Teamwork is the reason a business succeeds, societies function, and civilizations advance. Even the brightest and most innovative startup founders can only do so much individually, no matter how knowledgeable he or she may be in all the functions of developing and operating a business.
Just off the top of my head I’ve come up with accounting, marketing, logistics, administration, negotiating favorably with investors, dealing with the press, regulatory laws, tracking metrics, budgeting office supplies, drafting a business plan, and on and on—the startup founder could not launch a successful new business without the right team to manage operations and accomplish their vision.
Team-building is perhaps a startup founder’s most important skill. Knowing that there will be good days and bad days, founders need to enlist individuals who, in addition to bringing talent and expertise to the table, are well-rounded and well-grounded enough to function productively as a unit when the pressure is on.
The ability to communicate openly and collaboratively with each other is key to a startup team’ss success. Each team member’s capacity to cope under pressure, identify and solve their own problems, and join forces to help each other effectively identify and work out problems is a testament to the importance of building a startup team with the mutual goal of growing the business and achieving the vision they share with the founder.
The way a team performs as a whole determines the business’s success.

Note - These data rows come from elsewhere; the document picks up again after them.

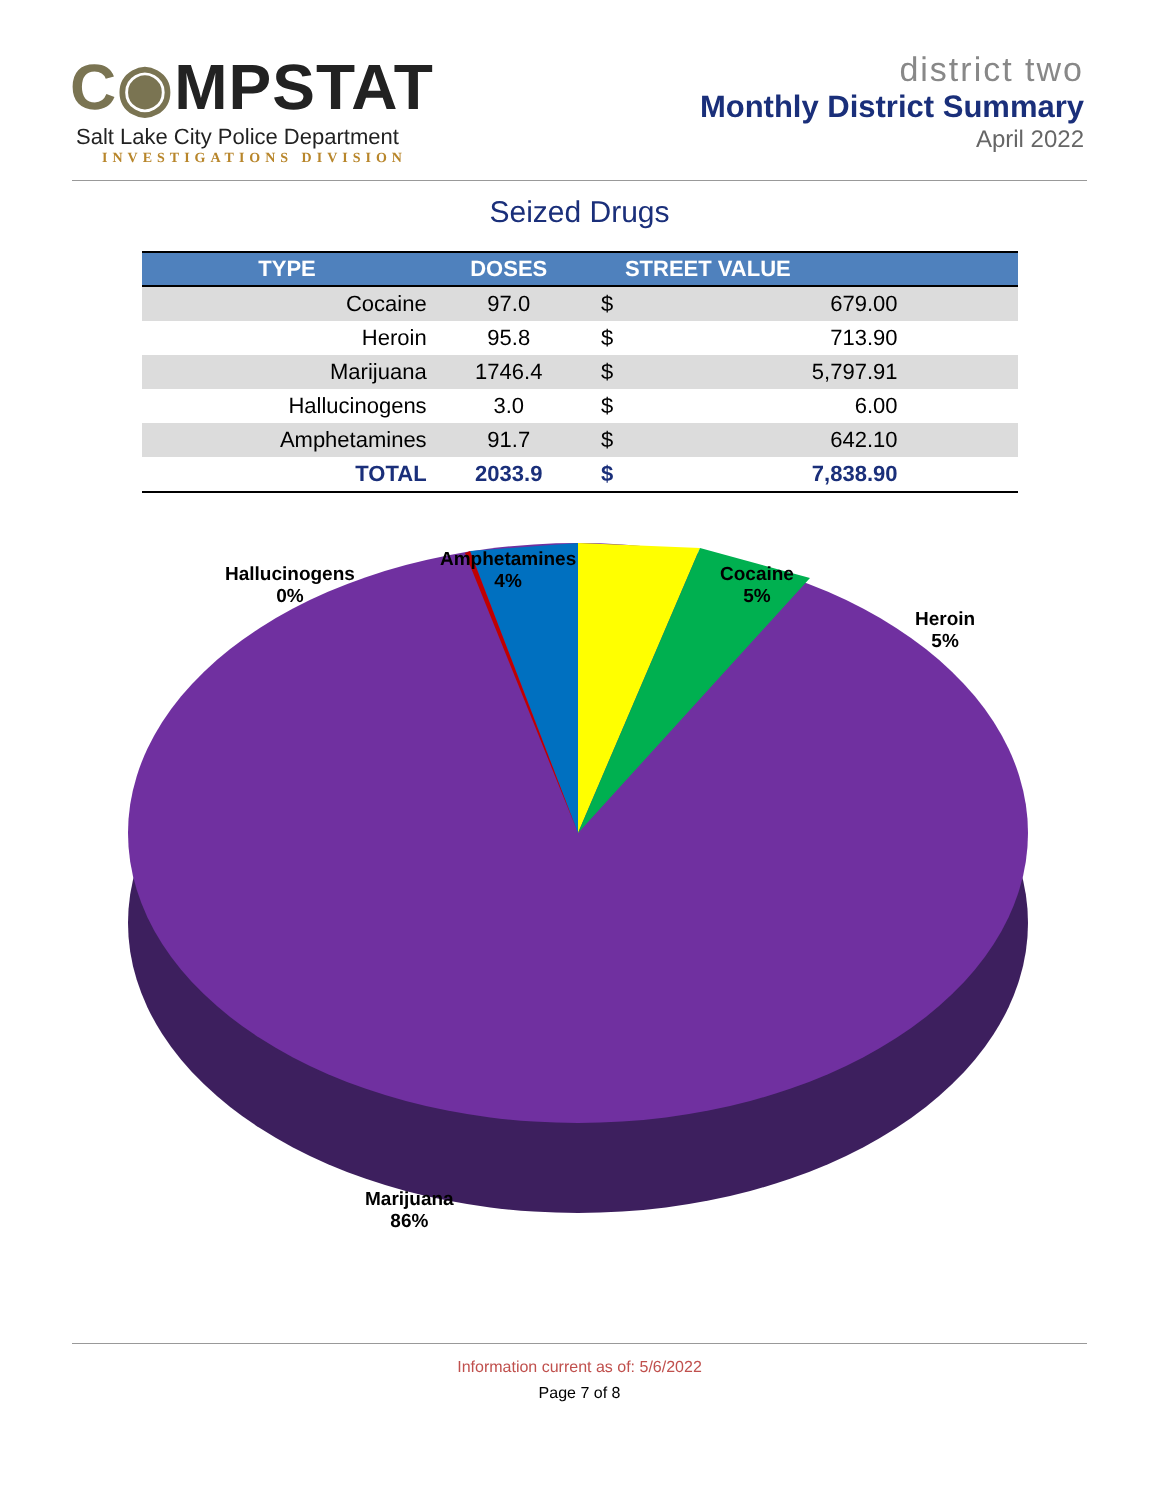C◉MPSTAT
Salt Lake City Police Department
INVESTIGATIONS DIVISION
district two
Monthly District Summary
April 2022
Seized Drugs
| TYPE | DOSES | STREET VALUE | |
| --- | --- | --- | --- |
| Cocaine | 97.0 | $ | 679.00 |
| Heroin | 95.8 | $ | 713.90 |
| Marijuana | 1746.4 | $ | 5,797.91 |
| Hallucinogens | 3.0 | $ | 6.00 |
| Amphetamines | 91.7 | $ | 642.10 |
| TOTAL | 2033.9 | $ | 7,838.90 |
Hallucinogens
0%
Amphetamines
4%
Cocaine
5%
Heroin
5%
Marijuana
86%
Information current as of: 5/6/2022
Page 7 of 8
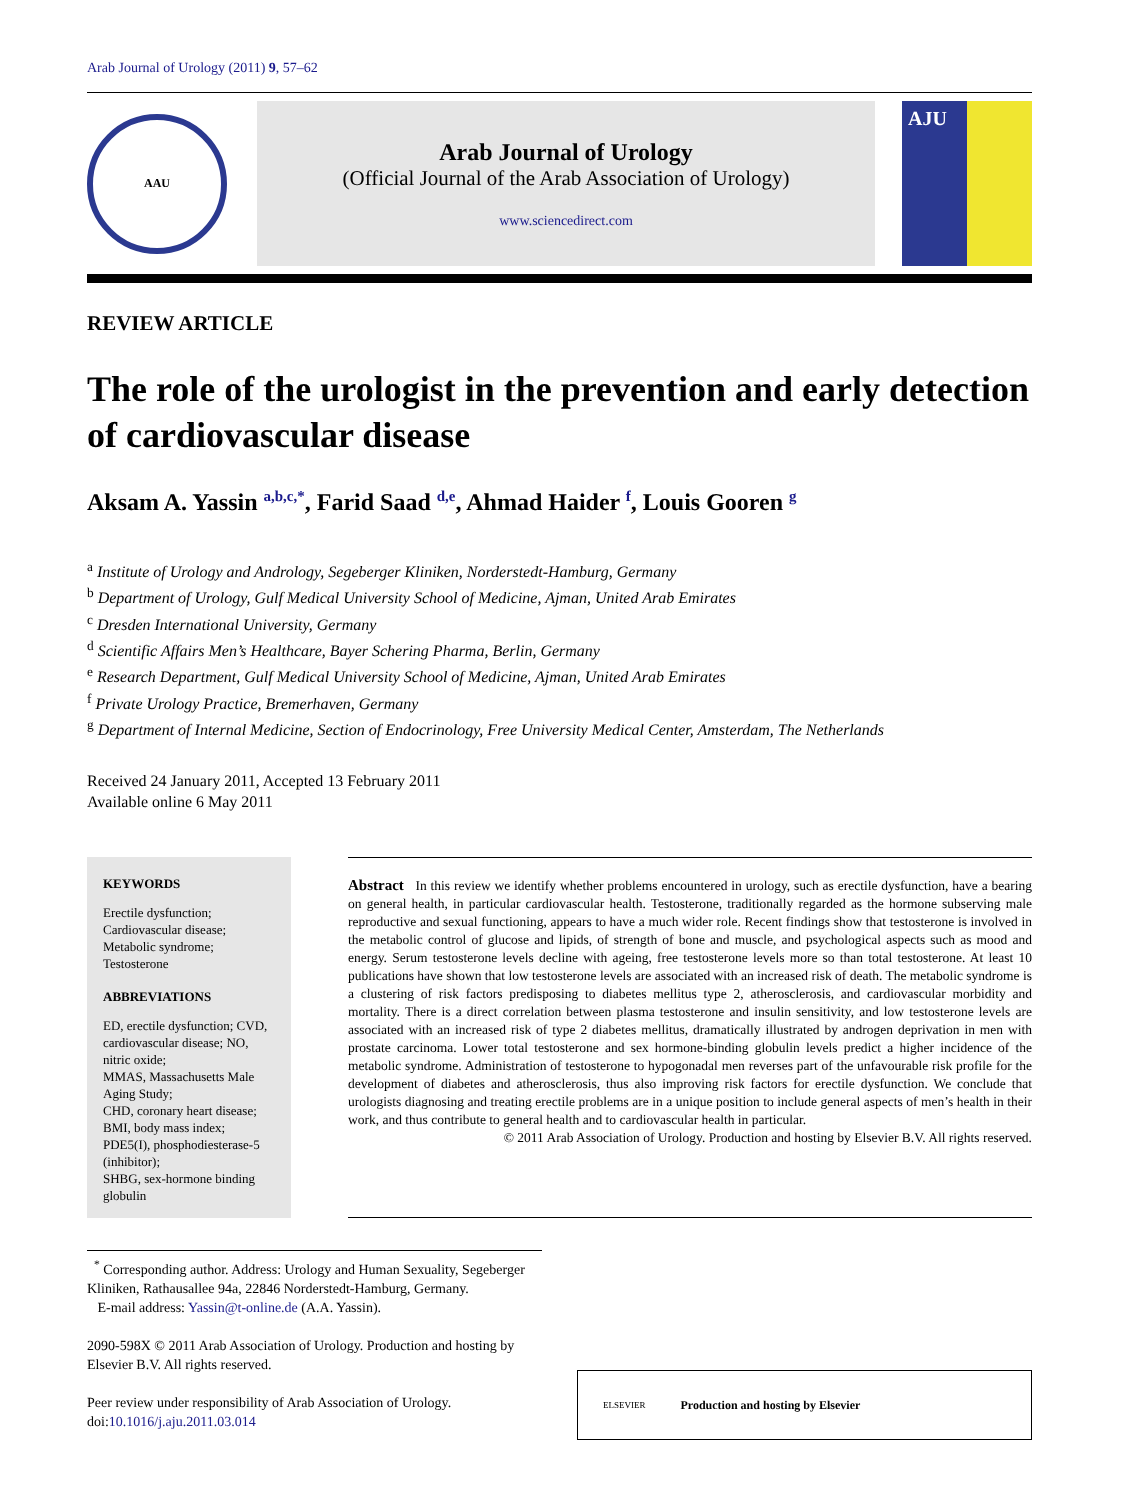Arab Journal of Urology (2011) 9, 57–62
AAU
Arab Journal of Urology
(Official Journal of the Arab Association of Urology)
www.sciencedirect.com
AJU
REVIEW ARTICLE
The role of the urologist in the prevention and early detection of cardiovascular disease
Aksam A. Yassin <sup>a,b,c,*</sup>, Farid Saad <sup>d,e</sup>, Ahmad Haider <sup>f</sup>, Louis Gooren <sup>g</sup>
<sup>a</sup> Institute of Urology and Andrology, Segeberger Kliniken, Norderstedt-Hamburg, Germany
<sup>b</sup> Department of Urology, Gulf Medical University School of Medicine, Ajman, United Arab Emirates
<sup>c</sup> Dresden International University, Germany
<sup>d</sup> Scientific Affairs Men’s Healthcare, Bayer Schering Pharma, Berlin, Germany
<sup>e</sup> Research Department, Gulf Medical University School of Medicine, Ajman, United Arab Emirates
<sup>f</sup> Private Urology Practice, Bremerhaven, Germany
<sup>g</sup> Department of Internal Medicine, Section of Endocrinology, Free University Medical Center, Amsterdam, The Netherlands
Received 24 January 2011, Accepted 13 February 2011
Available online 6 May 2011
KEYWORDS
Erectile dysfunction;
Cardiovascular disease;
Metabolic syndrome;
Testosterone
ABBREVIATIONS
ED, erectile dysfunction; CVD, cardiovascular disease; NO, nitric oxide;
MMAS, Massachusetts Male Aging Study;
CHD, coronary heart disease;
BMI, body mass index; PDE5(I), phosphodiesterase-5 (inhibitor);
SHBG, sex-hormone binding globulin
Abstract In this review we identify whether problems encountered in urology, such as erectile dysfunction, have a bearing on general health, in particular cardiovascular health. Testosterone, traditionally regarded as the hormone subserving male reproductive and sexual functioning, appears to have a much wider role. Recent findings show that testosterone is involved in the metabolic control of glucose and lipids, of strength of bone and muscle, and psychological aspects such as mood and energy. Serum testosterone levels decline with ageing, free testosterone levels more so than total testosterone. At least 10 publications have shown that low testosterone levels are associated with an increased risk of death. The metabolic syndrome is a clustering of risk factors predisposing to diabetes mellitus type 2, atherosclerosis, and cardiovascular morbidity and mortality. There is a direct correlation between plasma testosterone and insulin sensitivity, and low testosterone levels are associated with an increased risk of type 2 diabetes mellitus, dramatically illustrated by androgen deprivation in men with prostate carcinoma. Lower total testosterone and sex hormone-binding globulin levels predict a higher incidence of the metabolic syndrome. Administration of testosterone to hypogonadal men reverses part of the unfavourable risk profile for the development of diabetes and atherosclerosis, thus also improving risk factors for erectile dysfunction. We conclude that urologists diagnosing and treating erectile problems are in a unique position to include general aspects of men’s health in their work, and thus contribute to general health and to cardiovascular health in particular.
© 2011 Arab Association of Urology. Production and hosting by Elsevier B.V. All rights reserved.
<sup>*</sup> Corresponding author. Address: Urology and Human Sexuality, Segeberger Kliniken, Rathausallee 94a, 22846 Norderstedt-Hamburg, Germany.
E-mail address: Yassin@t-online.de (A.A. Yassin).
2090-598X © 2011 Arab Association of Urology. Production and hosting by Elsevier B.V. All rights reserved.
Peer review under responsibility of Arab Association of Urology.
doi:10.1016/j.aju.2011.03.014
ELSEVIER Production and hosting by Elsevier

Another measure of a startup team’s commitment to succeeding is developing a demonstrable growth strategy that leverages metrics. Good metrics can inspire and motivate team members, help everyone stay focused on key objectives, shape realistic forecasts, impress investors, and boost the business’s odds of being acquired.
Startups that are serious about building a successful business know that metrics are an essential means to that end. An alarming number of startups fail because their teams don’t communicate or collaborate effectively and underestimate or ignore the essential role metrics play in developing strategies and accommodating trend changes to sustain the business’s performance and investor appeal.
And without metrics that reveal revenue run rate measures to see how sales are developing, gauging the company’s performance over time, or how likely the business is to reach its forecasts and demonstrate its potential to investors, the likelihood of securing funding can all but disappear. Startup teams that, for whatever reason, fail to prioritize metric tracking are essentially flying blind, and undermining their own startup dreams and goals.
For a startup to succeed in an entrepreneurial culture with a 70-90% failure rate, recruiting the right team and tracking metrics are not negotiable. If launching a successful startup was easy, every person who headed down an entrepreneurial path would be wondering why everyone doesn’t give it a try.
From idea to launch, the work is hard, the hours are long, and the commitment huge. Anyone who has taken the journey can attest to this, but most entrepreneurs aren’t afraid of hard work.
It’s strategies such as building the right team and developing a metrics-centric plan that seems to be the memo so many startup founders and their teams miss. With the right team and good preparation, your startup can succeed where others fail.